* What the task requires: Output each record below exactly as it stands, leaving out the pictures.

<<<<

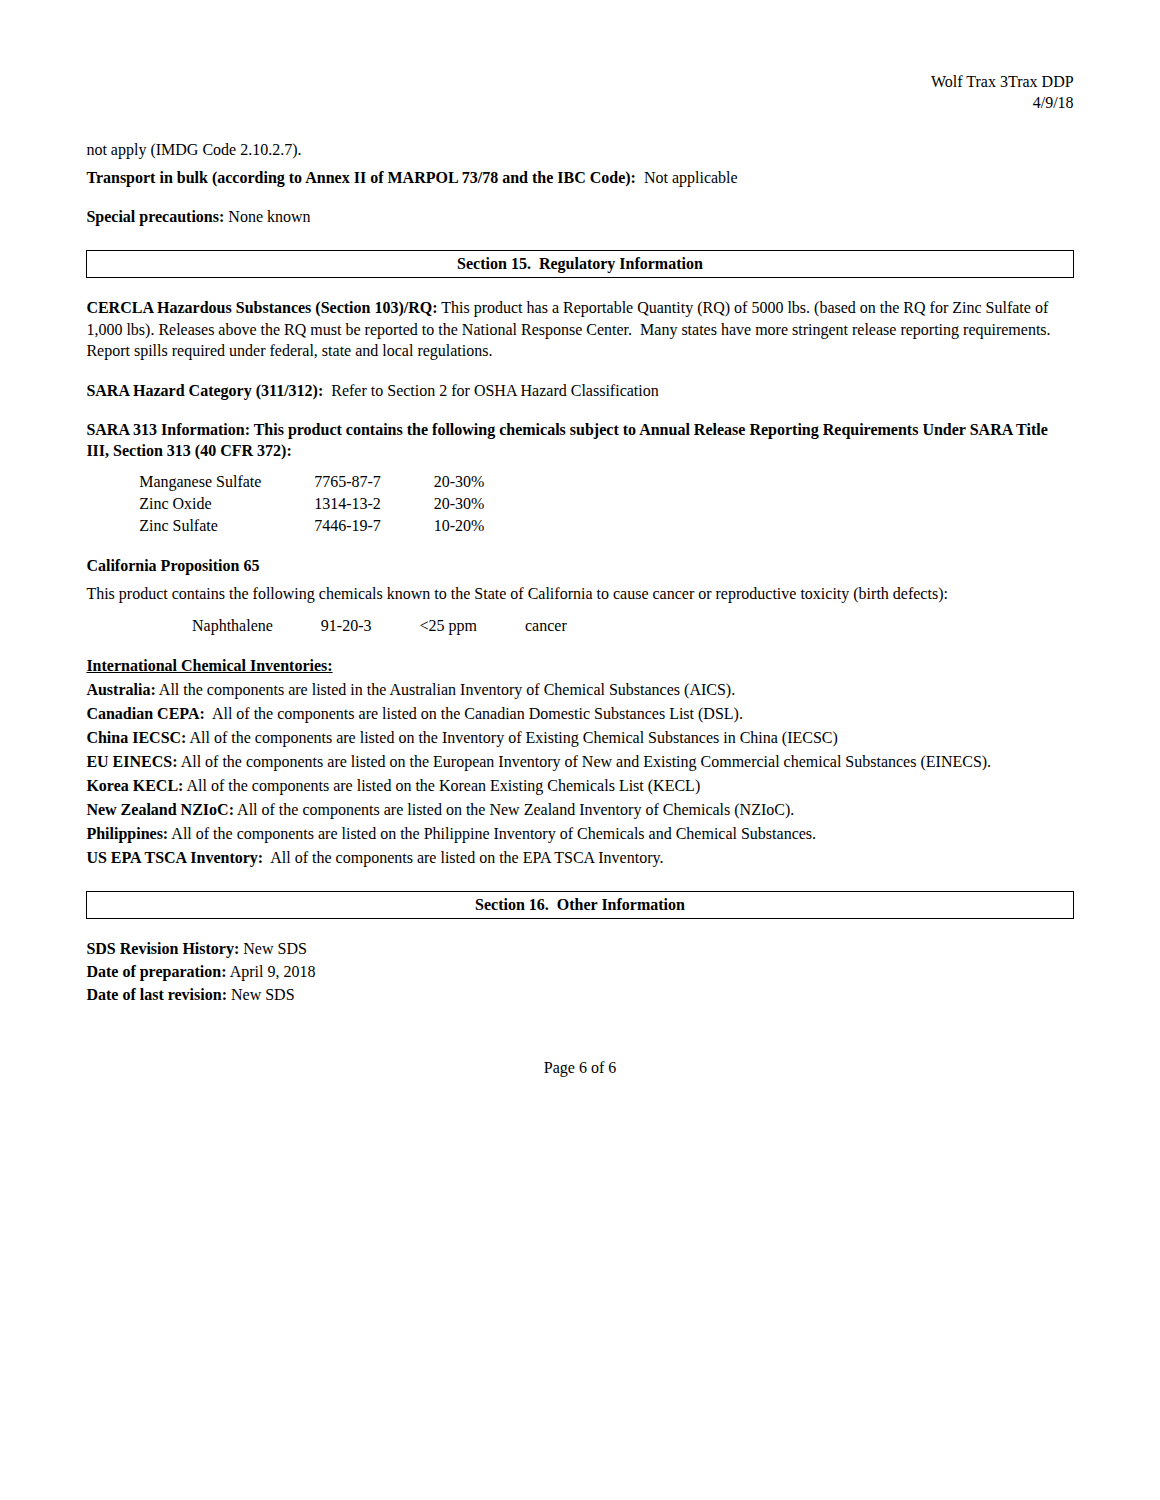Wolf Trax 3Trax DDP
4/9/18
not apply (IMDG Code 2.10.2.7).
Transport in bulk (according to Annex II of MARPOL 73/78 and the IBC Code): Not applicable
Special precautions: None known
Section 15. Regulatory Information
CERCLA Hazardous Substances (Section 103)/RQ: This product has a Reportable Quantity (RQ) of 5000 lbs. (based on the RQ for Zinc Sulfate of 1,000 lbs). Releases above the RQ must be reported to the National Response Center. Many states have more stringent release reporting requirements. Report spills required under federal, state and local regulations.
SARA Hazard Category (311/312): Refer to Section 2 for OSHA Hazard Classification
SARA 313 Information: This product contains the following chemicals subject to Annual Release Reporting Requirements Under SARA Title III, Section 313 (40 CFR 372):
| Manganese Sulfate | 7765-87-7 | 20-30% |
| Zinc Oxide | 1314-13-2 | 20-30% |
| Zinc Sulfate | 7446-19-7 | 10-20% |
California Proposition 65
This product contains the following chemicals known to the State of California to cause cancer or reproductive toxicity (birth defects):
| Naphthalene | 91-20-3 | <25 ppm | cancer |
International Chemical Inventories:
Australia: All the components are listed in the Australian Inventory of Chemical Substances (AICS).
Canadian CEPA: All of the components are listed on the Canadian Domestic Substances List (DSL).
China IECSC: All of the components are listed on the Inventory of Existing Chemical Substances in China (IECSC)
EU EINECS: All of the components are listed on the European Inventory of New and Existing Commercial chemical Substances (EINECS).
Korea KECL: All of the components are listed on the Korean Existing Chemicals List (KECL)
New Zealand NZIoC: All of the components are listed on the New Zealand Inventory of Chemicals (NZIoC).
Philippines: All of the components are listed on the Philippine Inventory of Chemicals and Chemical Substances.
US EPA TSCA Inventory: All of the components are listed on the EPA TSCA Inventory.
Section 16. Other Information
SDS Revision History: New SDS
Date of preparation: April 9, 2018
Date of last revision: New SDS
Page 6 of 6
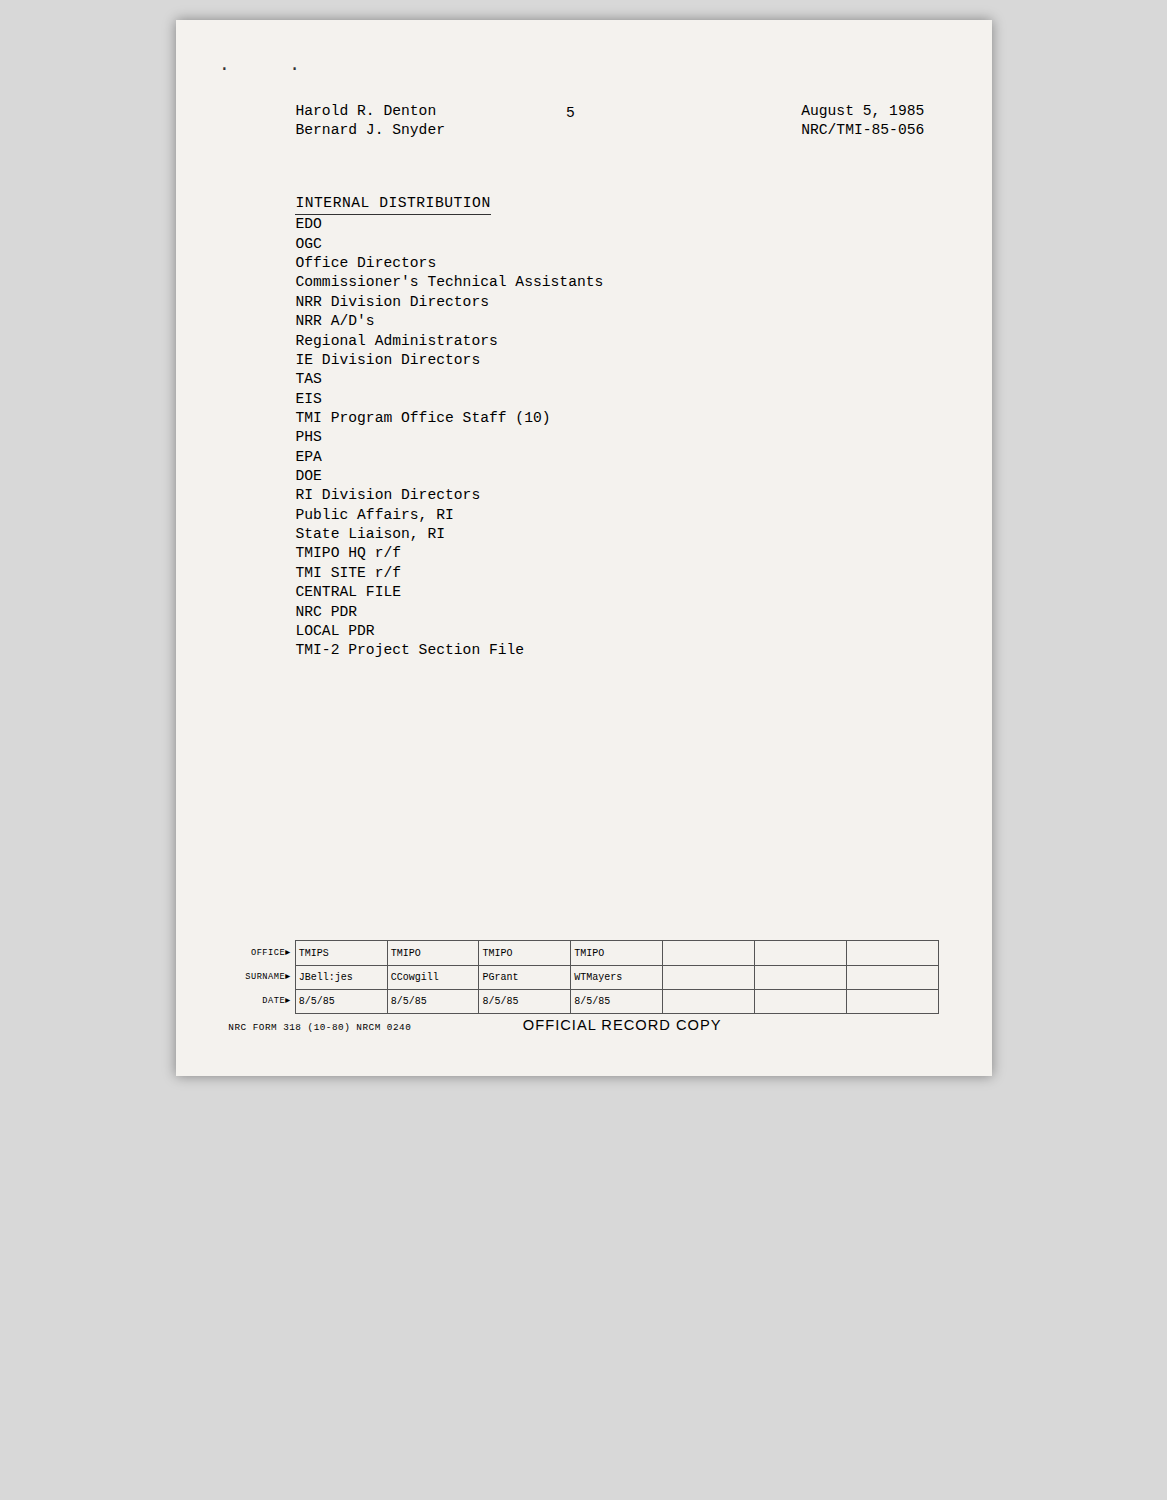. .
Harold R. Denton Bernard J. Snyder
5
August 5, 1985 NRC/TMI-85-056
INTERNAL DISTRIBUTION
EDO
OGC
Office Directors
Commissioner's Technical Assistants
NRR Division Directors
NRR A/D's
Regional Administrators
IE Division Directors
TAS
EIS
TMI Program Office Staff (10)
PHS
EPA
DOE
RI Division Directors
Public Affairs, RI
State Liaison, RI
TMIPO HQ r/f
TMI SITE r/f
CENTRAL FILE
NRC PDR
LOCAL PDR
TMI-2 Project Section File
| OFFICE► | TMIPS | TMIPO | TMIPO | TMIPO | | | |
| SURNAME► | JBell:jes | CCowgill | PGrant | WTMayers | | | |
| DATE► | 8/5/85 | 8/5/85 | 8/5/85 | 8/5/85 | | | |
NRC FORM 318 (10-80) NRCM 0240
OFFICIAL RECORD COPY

>>>>

* Result:
Wolf Trax 3Trax DDP
4/9/18
not apply (IMDG Code 2.10.2.7).
Transport in bulk (according to Annex II of MARPOL 73/78 and the IBC Code): Not applicable
Special precautions: None known
Section 15. Regulatory Information
CERCLA Hazardous Substances (Section 103)/RQ: This product has a Reportable Quantity (RQ) of 5000 lbs. (based on the RQ for Zinc Sulfate of 1,000 lbs). Releases above the RQ must be reported to the National Response Center. Many states have more stringent release reporting requirements. Report spills required under federal, state and local regulations.
SARA Hazard Category (311/312): Refer to Section 2 for OSHA Hazard Classification
SARA 313 Information: This product contains the following chemicals subject to Annual Release Reporting Requirements Under SARA Title III, Section 313 (40 CFR 372):
| Manganese Sulfate | 7765-87-7 | 20-30% |
| Zinc Oxide | 1314-13-2 | 20-30% |
| Zinc Sulfate | 7446-19-7 | 10-20% |
California Proposition 65
This product contains the following chemicals known to the State of California to cause cancer or reproductive toxicity (birth defects):
| Naphthalene | 91-20-3 | <25 ppm | cancer |
International Chemical Inventories:
Australia: All the components are listed in the Australian Inventory of Chemical Substances (AICS).
Canadian CEPA: All of the components are listed on the Canadian Domestic Substances List (DSL).
China IECSC: All of the components are listed on the Inventory of Existing Chemical Substances in China (IECSC)
EU EINECS: All of the components are listed on the European Inventory of New and Existing Commercial chemical Substances (EINECS).
Korea KECL: All of the components are listed on the Korean Existing Chemicals List (KECL)
New Zealand NZIoC: All of the components are listed on the New Zealand Inventory of Chemicals (NZIoC).
Philippines: All of the components are listed on the Philippine Inventory of Chemicals and Chemical Substances.
US EPA TSCA Inventory: All of the components are listed on the EPA TSCA Inventory.
Section 16. Other Information
SDS Revision History: New SDS
Date of preparation: April 9, 2018
Date of last revision: New SDS
Page 6 of 6
. .
Harold R. Denton Bernard J. Snyder
5
August 5, 1985 NRC/TMI-85-056
INTERNAL DISTRIBUTION
EDO
OGC
Office Directors
Commissioner's Technical Assistants
NRR Division Directors
NRR A/D's
Regional Administrators
IE Division Directors
TAS
EIS
TMI Program Office Staff (10)
PHS
EPA
DOE
RI Division Directors
Public Affairs, RI
State Liaison, RI
TMIPO HQ r/f
TMI SITE r/f
CENTRAL FILE
NRC PDR
LOCAL PDR
TMI-2 Project Section File
| OFFICE► | TMIPS | TMIPO | TMIPO | TMIPO | | | |
| SURNAME► | JBell:jes | CCowgill | PGrant | WTMayers | | | |
| DATE► | 8/5/85 | 8/5/85 | 8/5/85 | 8/5/85 | | | |
NRC FORM 318 (10-80) NRCM 0240
OFFICIAL RECORD COPY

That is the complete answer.